Laura Levitt should keep to areas she knows. Cross dressing people are very much transgender, as it used, very controversially, as an umbrella term. Indeed the large organisations for cross-dressing males label themselves as the largest transgender groups.
She would only be correct if she were using transgender in its basic sense, as defined by the founder of those cross-dressers’ groups, Virginia Prince, who coined it to mean someone like herself, who lived as a female but rejected processes that who have made her body female. So a transgender was a full-time cross-dresser. But I doubt that was Laura’s meaning.
Quite who, then, she was seeking to describe as “working on performitivity of their gender identification in the culture” I cannot imagine. It certainly doesn’t match transsexual people. I would venture to suggest that she needs to work upon the performitivity of her professional identity in the culture.
The fact is that “gender” applies to many different people in different ways, and they all have differentiated, and sometimes conflicting interests and concerns. We need to appreciate, and try to understand and allow them all the civil liberties and respect they deserve. Trying to lump several of them (a constantly varying selection too) under the term for just one of them, transgender, really just makes things worse.
> In regards to any confusion of transgender and drag or
> transvestitism Ash Yezuita, a junior history and Asian studies
> major, says “it’s problematic because at the end of the day
> [cross-dressers] can take off the clothes and be done with it
> because they’re still a guy dressing in girls clothes and visa
> versa. But in the trans community, to sort of cross them is
> completely off the mark because it doesn’t matter whether or not
> I’m wearing girls or guys clothes, it’s my body, and it’s who I
> am,” he added.
I’m guessing that a confusing way of saying he’s transsexual and it is bodily change that matters.
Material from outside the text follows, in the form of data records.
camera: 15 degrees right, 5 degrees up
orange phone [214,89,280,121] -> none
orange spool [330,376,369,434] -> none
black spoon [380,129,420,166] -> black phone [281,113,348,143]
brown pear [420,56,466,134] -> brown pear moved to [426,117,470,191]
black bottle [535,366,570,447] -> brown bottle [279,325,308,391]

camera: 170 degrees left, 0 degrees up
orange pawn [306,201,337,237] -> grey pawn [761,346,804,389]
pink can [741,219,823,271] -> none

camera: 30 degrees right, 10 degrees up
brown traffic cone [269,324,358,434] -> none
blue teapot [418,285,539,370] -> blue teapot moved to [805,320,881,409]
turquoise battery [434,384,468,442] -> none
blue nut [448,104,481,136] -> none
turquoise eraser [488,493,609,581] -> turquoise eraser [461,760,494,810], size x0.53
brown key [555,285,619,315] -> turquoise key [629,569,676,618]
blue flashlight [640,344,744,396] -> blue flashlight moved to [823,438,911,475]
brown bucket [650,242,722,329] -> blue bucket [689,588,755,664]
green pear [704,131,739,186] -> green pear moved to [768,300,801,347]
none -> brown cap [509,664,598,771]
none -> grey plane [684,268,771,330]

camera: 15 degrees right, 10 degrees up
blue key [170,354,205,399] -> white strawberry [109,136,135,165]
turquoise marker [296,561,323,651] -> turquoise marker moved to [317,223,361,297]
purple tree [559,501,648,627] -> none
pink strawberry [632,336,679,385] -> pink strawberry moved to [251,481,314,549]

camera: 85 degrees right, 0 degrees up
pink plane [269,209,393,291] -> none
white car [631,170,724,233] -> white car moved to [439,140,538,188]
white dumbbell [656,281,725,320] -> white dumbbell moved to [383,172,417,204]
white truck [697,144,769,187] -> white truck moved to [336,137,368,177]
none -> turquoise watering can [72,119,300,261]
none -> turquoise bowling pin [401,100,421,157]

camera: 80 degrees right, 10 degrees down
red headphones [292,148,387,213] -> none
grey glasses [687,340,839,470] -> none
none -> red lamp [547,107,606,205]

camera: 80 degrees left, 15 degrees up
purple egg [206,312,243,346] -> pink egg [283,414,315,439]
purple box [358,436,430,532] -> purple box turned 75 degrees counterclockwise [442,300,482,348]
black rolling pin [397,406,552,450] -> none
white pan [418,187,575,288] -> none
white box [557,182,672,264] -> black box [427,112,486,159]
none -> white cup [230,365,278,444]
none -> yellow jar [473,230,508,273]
> Cross-dressing — whether it be for role fulfillment as in the
> case of transvestitism or for entertainment purposes for drag
> queens and kings — has its pros and cons. Stereotypes about the
> gay community can perpetuate and add confusion about transgender
Most of the confusion arises form misusing the term transgender. That reaches its peak when you use it to describe someone for whom a changed body means everything, as someone who rejects bodily change, by dubbing them transgender.
But along the way people easily lose sight of the fact that if you identify as the sex opposite to that listed at your birth, and are probably being driven in that by multiple mental process in your brain working as they do in people of that sex, and so you need a body to match all that, to a degree no one else can ever begin to imagine, it isn’t crossdressing to wear the clothes of that sex. It is dressing appropriately. And the clothes forced upon you from childhood feel like drag. A real drag.
So lets be clear, please, transsexual people do not start out as cross dressers. Ever.
>So lets be clear, please, transsexual people do not start out as cross dressers. Ever
I agree completely. I was born a woman and will always be one no matter what type of clothing I am wearing.
As an aside, styles for both sexes are getting harder and harder to distinguish, so cross-dressing is becoming more difficult to define.
Thanks for sharing. Its really Informative.